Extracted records

==========

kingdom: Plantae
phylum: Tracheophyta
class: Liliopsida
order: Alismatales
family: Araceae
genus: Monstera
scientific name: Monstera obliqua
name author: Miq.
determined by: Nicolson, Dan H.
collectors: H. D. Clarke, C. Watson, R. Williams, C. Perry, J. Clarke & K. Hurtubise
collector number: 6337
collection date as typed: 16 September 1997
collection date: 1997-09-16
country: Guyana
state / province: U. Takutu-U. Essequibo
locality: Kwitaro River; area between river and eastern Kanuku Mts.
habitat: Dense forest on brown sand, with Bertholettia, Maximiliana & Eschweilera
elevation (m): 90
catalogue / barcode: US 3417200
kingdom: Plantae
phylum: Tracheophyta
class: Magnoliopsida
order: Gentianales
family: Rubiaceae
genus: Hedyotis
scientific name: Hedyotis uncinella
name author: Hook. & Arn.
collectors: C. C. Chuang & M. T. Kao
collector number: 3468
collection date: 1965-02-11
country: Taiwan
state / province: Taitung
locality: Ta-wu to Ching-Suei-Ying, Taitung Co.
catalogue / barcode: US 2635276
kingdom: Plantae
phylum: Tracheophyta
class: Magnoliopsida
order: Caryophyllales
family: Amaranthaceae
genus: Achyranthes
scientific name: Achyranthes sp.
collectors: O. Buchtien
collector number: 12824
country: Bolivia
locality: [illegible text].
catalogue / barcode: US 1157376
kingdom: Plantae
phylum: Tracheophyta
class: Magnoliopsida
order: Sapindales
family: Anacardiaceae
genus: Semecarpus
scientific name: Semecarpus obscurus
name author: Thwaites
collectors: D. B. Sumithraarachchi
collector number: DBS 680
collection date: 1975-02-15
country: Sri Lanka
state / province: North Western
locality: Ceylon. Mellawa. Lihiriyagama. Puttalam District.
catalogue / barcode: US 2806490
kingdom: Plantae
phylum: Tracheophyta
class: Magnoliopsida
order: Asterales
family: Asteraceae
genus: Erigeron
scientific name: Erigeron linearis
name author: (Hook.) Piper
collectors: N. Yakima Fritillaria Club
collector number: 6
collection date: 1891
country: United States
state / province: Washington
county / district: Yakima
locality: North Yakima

==========

TASK TO COMPLETE:
Reproduce every line of the entries above word for word, with nothing changed.

RESULT FOR THIS EXERCISE:
kingdom: Plantae
phylum: Tracheophyta
class: Liliopsida
order: Alismatales
family: Araceae
genus: Monstera
scientific name: Monstera obliqua
name author: Miq.
determined by: Nicolson, Dan H.
collectors: H. D. Clarke, C. Watson, R. Williams, C. Perry, J. Clarke & K. Hurtubise
collector number: 6337
collection date as typed: 16 September 1997
collection date: 1997-09-16
country: Guyana
state / province: U. Takutu-U. Essequibo
locality: Kwitaro River; area between river and eastern Kanuku Mts.
habitat: Dense forest on brown sand, with Bertholettia, Maximiliana & Eschweilera
elevation (m): 90
catalogue / barcode: US 3417200
kingdom: Plantae
phylum: Tracheophyta
class: Magnoliopsida
order: Gentianales
family: Rubiaceae
genus: Hedyotis
scientific name: Hedyotis uncinella
name author: Hook. & Arn.
collectors: C. C. Chuang & M. T. Kao
collector number: 3468
collection date: 1965-02-11
country: Taiwan
state / province: Taitung
locality: Ta-wu to Ching-Suei-Ying, Taitung Co.
catalogue / barcode: US 2635276
kingdom: Plantae
phylum: Tracheophyta
class: Magnoliopsida
order: Caryophyllales
family: Amaranthaceae
genus: Achyranthes
scientific name: Achyranthes sp.
collectors: O. Buchtien
collector number: 12824
country: Bolivia
locality: [illegible text].
catalogue / barcode: US 1157376
kingdom: Plantae
phylum: Tracheophyta
class: Magnoliopsida
order: Sapindales
family: Anacardiaceae
genus: Semecarpus
scientific name: Semecarpus obscurus
name author: Thwaites
collectors: D. B. Sumithraarachchi
collector number: DBS 680
collection date: 1975-02-15
country: Sri Lanka
state / province: North Western
locality: Ceylon. Mellawa. Lihiriyagama. Puttalam District.
catalogue / barcode: US 2806490
kingdom: Plantae
phylum: Tracheophyta
class: Magnoliopsida
order: Asterales
family: Asteraceae
genus: Erigeron
scientific name: Erigeron linearis
name author: (Hook.) Piper
collectors: N. Yakima Fritillaria Club
collector number: 6
collection date: 1891
country: United States
state / province: Washington
county / district: Yakima
locality: North Yakima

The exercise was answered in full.